Апокриф Аглаи - Ежи Сосновский

Апокриф Аглаи

«Апокриф Аглаи» – роман от одного из самых ярких авторов современной Польши, лауреата престижных литературных премий Ежи Сосновского – трагическая история «о безумной любви и странности мира» на фоне противостояния спецслужб Востока и Запада.Героя этого романа, как и героя «Волхва» Джона Фаулза, притягивают заводные музыкальные куклы; пианист-виртуоз, он не в силах противостоять роковому любовному влечению. Здесь, как и во всех книгах Сосновского, скрупулезно реалистическая фактура сочетается с некой фантастичностью и метафизичностью, а матрешечная структура повествования напоминает о краеугольном камне европейского магического реализма – «Рукописи, найденной в Сарагосе» Яна Потоцкого.

Читать Апокриф Аглаи (Сосновский) полностью

Визит без приглашения

Вот она: бредет по Свентокшиской в тени стоящих вплотную многоэтажных домов, бредет, словно в разломе земной коры. Словно вдоль по грязному пробору. По шраму на коже. Она вышла из-за угла улицы Новый Свет и движется в сторону площади Повстанцев. Червяк под небом цвета графита. Пропыленная. Просроченная. Жидкие клочья сероватых волос едва прикрывают череп. Кожа на темени потрескавшаяся, как будто она была слишком натянута, пересушенная, истлевшая. Грязные и размякшие туфли хлюпают – откуда мокрые подошвы в этот погожий день? Женщина идет. Почему у тебя мокрые подошвы? А она знай старательно топает. Откуда? Жужжит механизм, потрескивают, поскрипывают суставы. Мужской болоньевый плащ, как хитиновый панцирь. Голова качается точно маятник – вправо, влево. Вправо: женщина движется медленнее пешеходов. Влево: медленнее машин, ползущих в предвечерней пробке. По-иному, медленнее. Она тяжело взбирается по клеткам тротуара – откуда мокрые подошвы в такой день? – по склону, по откосу, потому что должен же быть откос, склон, раз она так тяжело поднимается. Как пусто: водянисто-зеленые глаза ни на ком не задерживаются. Да и видят немногое: зрачки заблокированы в положении «ослепительный блеск». Они не больше булавочного острия. А ведь уже смеркается. Удар ветра на миг останавливает ее.
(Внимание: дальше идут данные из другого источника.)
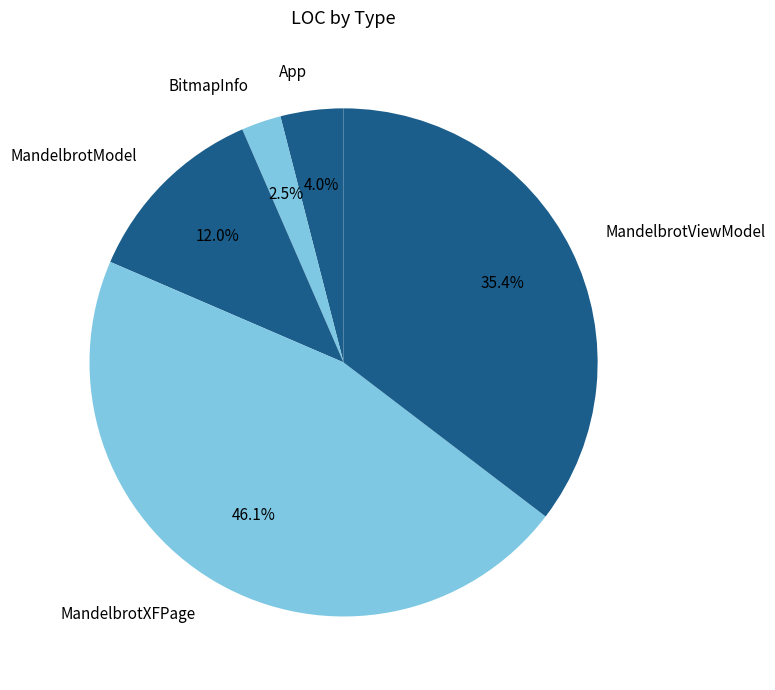

Is it true that MandelbrotXFPage is 46% of the pie?

True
В памяти женщины обрывки команд, полустертые операции, рассыпающийся словарь. Безнадзорная кукла, своевременно не отловленная.

На площади Вильсона у кино – еще одна. Покачивается на пятках, словно колебаниями туловища пытается набрать энергию, необходимую для прыжка на мостовую под мчащийся грузовик. Рядом кипа заплесневелых пластиковых сумок, и все они принадлежат ей. Откуда у тебя эти мешки (в такой погожий, сухой день)? И выглядит она точно так же, как первая. Да кто это заметит? Даже если кто и встретит в один вечер их обеих, то подумает: «Должно, эта психопатка автобусом подъехала». Да и так даже не подумает. Слишком много чести. Вот разве что: «Сколько же на улицах нищих…» Существования, лишенные всякого смысла. Незарегистрированные. Липкие, вонючие куклы автоматически включают в памяти прохожих команду «reset». Хуже было бы, если бы они встретились. Но, к счастью, между Жолибожем и Свентокшиской большое расстояние. Даже если бы они шли навстречу друг другу, все равно они уже не столкнутся. Энергия у обеих на исходе, а механизм самоуничтожения не должен подвести, он неоднократно проверялся и разработан был тщательнее всего. Итак, в определенный момент следует: «1) свернуть в ближайший двор; 2) найти открытую дверь в подвал; 3) спуститься по ступенькам; 4) сесть на корточки; 5) голову между колен; 6) замереть; 7) самовозгорание; 8) конец». Потом дворник решит, что мальчишки устроили под лестницей костер: детали от телевизора, старые шмотки, сломанная велосипедная рама. «Нет, вы только гляньте! Жуткое хулиганье».